Le lin et le chanvre sont reconnus et utilisés pour leurs propriétés textiles. Leurs tiges sont constituées de bois entouré de fibres, l’un et l'autre étant liés par un ciment végétal, la pectine. De nombreuses étapes de travail sont nécessaires pour libérer leur filasse et la transformer en fil, puis en toile ou cordage.
Les graines de lin dégénérant rapidement sont importées depuis les pays Baltes. Chaque année, au cours du printemps, de nouvelles semences stockées dans de petits tonneaux, transportées par navires depuis les ports de Riga ou Tallinn sont débarquées à Roscoff. Elles sont réparties par cabotage et semées sur des terres limoneuses de la côte nord de la Bretagne. Le chanvre est semé à la même période dans l'arrière-pays à partir d’un pourcentage de graines conservées après la récolte précédente. En juillet, le lin et le chanvre sont arrachés à la main afin de conserver la longueur de la fibre puis égrenés à l’aide de peignes.
La première étape de transformation consiste à faciliter la séparation du bois des fibres. Plusieurs méthodes peuvent être utilisées pour dissoudre la pectine. Les gerbes de lin ou de chanvre sont immergées dans des bassins, maçonnés ou non. Cette pratique est toutefois source de pollution et interdite par arrêts du Parlement de Bretagne dès le XVIIIe siècle. Une autre technique consiste à étendre les fagots "sur le pré" afin de laisser la pluie et la rosée opérer ce que l'on nomme le rouissage, processus encore employé aujourd'hui. Entre cinq et quinze jours sont nécessaires pour obtenir une plante "rouie" qui prend alors une couleur grise, que l'on doit ensuite faire sécher. Cette étape est soumise à une surveillance rigoureuse afin d'éviter l'altération des fibres.

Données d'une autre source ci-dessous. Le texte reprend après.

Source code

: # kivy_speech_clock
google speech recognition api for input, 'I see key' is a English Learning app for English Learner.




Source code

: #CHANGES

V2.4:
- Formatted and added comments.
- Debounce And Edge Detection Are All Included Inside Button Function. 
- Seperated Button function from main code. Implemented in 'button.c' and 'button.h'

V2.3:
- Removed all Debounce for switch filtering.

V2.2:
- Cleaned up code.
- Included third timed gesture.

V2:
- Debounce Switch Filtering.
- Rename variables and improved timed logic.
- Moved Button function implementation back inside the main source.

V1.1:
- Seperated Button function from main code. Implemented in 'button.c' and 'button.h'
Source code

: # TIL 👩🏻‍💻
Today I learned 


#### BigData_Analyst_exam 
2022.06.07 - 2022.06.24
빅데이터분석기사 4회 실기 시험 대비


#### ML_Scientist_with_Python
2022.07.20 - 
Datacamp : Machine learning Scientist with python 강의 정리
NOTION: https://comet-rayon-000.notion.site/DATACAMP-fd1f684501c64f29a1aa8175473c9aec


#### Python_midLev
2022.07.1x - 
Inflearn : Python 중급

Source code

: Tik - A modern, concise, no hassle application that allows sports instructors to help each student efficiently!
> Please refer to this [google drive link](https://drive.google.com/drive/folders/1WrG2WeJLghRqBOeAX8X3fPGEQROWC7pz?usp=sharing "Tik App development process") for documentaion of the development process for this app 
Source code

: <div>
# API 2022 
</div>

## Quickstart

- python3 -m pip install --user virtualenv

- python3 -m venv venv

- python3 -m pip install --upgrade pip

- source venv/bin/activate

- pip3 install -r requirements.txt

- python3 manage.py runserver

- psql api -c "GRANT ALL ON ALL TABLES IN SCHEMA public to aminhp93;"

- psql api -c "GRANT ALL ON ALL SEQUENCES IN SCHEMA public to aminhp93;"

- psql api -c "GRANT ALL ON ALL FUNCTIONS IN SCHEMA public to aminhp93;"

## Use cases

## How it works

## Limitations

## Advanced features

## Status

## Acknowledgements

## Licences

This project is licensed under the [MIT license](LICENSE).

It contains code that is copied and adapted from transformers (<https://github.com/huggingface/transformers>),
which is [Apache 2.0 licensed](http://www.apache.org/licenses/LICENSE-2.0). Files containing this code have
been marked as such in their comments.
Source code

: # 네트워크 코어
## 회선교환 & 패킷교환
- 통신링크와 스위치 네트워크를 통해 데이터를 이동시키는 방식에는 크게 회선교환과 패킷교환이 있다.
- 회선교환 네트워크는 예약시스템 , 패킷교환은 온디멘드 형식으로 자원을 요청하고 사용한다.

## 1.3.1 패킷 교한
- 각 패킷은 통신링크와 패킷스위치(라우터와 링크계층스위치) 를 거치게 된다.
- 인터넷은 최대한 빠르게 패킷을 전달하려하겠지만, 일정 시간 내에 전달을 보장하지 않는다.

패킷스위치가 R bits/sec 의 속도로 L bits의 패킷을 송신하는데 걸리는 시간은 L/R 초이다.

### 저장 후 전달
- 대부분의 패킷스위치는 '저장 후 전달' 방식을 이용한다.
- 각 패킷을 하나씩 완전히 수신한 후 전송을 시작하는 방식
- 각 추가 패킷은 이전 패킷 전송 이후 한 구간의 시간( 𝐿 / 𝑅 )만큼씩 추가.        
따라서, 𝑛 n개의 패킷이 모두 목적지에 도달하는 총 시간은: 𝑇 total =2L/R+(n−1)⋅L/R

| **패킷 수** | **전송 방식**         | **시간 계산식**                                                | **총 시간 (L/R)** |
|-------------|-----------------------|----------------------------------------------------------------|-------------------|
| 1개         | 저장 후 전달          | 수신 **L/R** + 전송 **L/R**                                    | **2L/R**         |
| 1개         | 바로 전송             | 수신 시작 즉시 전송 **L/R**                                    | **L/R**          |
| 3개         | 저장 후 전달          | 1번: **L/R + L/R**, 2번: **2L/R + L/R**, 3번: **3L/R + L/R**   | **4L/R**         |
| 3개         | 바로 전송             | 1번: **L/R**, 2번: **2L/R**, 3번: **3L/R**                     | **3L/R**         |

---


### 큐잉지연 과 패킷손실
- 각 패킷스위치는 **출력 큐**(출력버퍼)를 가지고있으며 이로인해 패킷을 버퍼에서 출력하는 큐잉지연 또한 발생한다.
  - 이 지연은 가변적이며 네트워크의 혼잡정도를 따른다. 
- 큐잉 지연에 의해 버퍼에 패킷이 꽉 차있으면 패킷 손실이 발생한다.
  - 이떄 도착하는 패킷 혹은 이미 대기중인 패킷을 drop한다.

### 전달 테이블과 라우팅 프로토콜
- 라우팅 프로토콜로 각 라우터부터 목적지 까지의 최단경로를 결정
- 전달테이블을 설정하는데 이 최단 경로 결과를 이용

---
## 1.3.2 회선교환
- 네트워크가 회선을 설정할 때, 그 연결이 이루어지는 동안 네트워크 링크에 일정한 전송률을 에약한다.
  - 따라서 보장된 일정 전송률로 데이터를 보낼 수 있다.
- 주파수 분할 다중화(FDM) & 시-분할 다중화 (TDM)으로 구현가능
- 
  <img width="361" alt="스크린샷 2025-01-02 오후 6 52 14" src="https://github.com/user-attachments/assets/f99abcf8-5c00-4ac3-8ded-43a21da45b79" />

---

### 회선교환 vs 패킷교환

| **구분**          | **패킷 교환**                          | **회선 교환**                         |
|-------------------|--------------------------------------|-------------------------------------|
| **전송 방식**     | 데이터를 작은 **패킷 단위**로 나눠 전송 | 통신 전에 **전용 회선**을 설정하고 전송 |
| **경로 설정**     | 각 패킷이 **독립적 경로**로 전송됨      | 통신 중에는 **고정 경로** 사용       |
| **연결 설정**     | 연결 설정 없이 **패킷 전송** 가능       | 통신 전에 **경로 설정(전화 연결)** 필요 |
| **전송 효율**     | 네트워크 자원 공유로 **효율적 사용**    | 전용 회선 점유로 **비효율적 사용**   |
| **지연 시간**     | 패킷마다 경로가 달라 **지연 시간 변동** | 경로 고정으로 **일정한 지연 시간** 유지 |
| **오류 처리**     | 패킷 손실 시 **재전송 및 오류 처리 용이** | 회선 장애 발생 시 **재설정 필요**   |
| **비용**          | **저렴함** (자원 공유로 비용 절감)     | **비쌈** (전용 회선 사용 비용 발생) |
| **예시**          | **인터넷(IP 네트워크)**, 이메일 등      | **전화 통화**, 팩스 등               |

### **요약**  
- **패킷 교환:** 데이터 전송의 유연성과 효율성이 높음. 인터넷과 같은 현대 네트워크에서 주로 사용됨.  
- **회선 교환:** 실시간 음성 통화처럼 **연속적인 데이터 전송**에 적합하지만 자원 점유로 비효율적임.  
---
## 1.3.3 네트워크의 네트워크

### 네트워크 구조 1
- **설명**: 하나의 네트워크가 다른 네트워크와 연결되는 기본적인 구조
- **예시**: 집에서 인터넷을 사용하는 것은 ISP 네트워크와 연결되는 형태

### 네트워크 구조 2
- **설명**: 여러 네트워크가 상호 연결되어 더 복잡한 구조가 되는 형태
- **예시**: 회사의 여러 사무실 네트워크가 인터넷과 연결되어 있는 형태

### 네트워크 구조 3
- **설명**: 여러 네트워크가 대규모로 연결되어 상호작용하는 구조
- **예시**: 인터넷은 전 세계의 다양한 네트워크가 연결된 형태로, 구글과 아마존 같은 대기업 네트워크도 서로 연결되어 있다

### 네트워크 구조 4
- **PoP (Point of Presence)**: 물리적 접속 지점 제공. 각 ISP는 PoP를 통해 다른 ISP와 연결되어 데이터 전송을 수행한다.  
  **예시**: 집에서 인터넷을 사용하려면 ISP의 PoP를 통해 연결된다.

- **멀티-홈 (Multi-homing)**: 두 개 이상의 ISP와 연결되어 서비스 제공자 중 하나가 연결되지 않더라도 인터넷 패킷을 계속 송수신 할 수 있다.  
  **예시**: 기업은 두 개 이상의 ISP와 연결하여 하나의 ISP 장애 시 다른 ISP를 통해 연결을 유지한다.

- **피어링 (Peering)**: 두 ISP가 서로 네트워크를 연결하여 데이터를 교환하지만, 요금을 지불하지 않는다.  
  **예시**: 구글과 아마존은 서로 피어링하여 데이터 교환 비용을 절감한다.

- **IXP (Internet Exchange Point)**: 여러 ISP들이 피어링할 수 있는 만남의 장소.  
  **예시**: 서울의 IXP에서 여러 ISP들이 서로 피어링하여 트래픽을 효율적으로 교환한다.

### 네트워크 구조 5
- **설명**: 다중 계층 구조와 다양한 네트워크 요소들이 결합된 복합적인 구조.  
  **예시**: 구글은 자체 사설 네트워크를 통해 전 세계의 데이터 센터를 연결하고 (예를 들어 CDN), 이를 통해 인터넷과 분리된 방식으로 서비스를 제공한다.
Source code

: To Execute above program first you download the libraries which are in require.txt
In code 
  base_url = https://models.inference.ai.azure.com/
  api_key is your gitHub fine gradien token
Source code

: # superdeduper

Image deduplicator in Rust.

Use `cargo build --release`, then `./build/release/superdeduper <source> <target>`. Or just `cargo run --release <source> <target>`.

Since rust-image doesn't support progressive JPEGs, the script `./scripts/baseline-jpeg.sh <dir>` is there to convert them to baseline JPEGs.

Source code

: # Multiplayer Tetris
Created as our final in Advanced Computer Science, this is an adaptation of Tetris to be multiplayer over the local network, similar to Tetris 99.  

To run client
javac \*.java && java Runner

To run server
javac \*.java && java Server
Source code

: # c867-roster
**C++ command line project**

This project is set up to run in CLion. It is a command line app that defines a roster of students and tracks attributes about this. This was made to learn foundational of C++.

Une fois égrenés, le lin ou le chanvre subissent les différentes phases du teillage afin de séparer le bois des fibres. Les gerbes sont broyées sous le levier d’une braie par mouvements répétés. Le pesselage ou espadage permet d’assouplir la filasse et d’éliminer les morceaux de pailles restants. Le peignage finit d’éliminer les dernières impuretés et sépare les fibres les plus courtes appelées étoupes.
La filasse obtenue doit être filée, activité essentiellement féminine qui n'apparaît comme métier que dans la seconde moitié du XVIIIe siècle. Si le fuseau peut-être employé, c'est l'usage du rouet à grande roue qui est le plus souvent retrouvé. Dans les deux cas, la fileuse se sert d’une quenouille, bâton de bois sur lequel sont enroulées les fibres de lin ou de chanvre. Au sortir du rouet, le fil est transféré sur l’ourdissoir, cadre de bois tournant, afin de constituer un écheveau pour faciliter son stockage et préparer la chaîne.
Le rôle du tisserand est alors de monter la chaîne sur le métier. Celui-ci permet d’entrecroiser fils de trame et fils de chaîne et de créer peu à peu l’étoffe. L’artisan doit veiller à la régularité de la tension des fils. Le travail doit se faire dans une atmosphère humide qui permet au fil de conserver sa souplesse. La toile est ensuite pliée, empaquetée puis contrôlée avant d’être vendue et exportée. Elle doit, en effet, correspondre à un règlement qui définit sa qualité.
Chaque territoire développe des savoir-faire particuliers. Ainsi, l'opération de blanchiment est effectuée différemment d'une région à l'autre. Il s'agit d'obtenir une toile de lin ou de chanvre la plus "blanche" possible. Pour cette opération, la lessive la plus utilisée est la cendre de hêtre, au pouvoir saponifiant important et qui a la particularité de ne pas contenir de tanin.
Cette cendre fait l'objet d'un véritable commerce. Dans les inventaires après décès on la trouve sous le nom de "charrée". Dans le nord-Finistère, le fil de lin est blanchi une fois enroulé en écheveaux. Cette opération est réalisée dans les "kanndi" ou maisons buandières, petites constructions dispersées dans la campagne. Dans les Côtes d'Armor, les toiles de lin sont blanchies dans des "blandieries", grands bassins ou lavoirs maçonnés.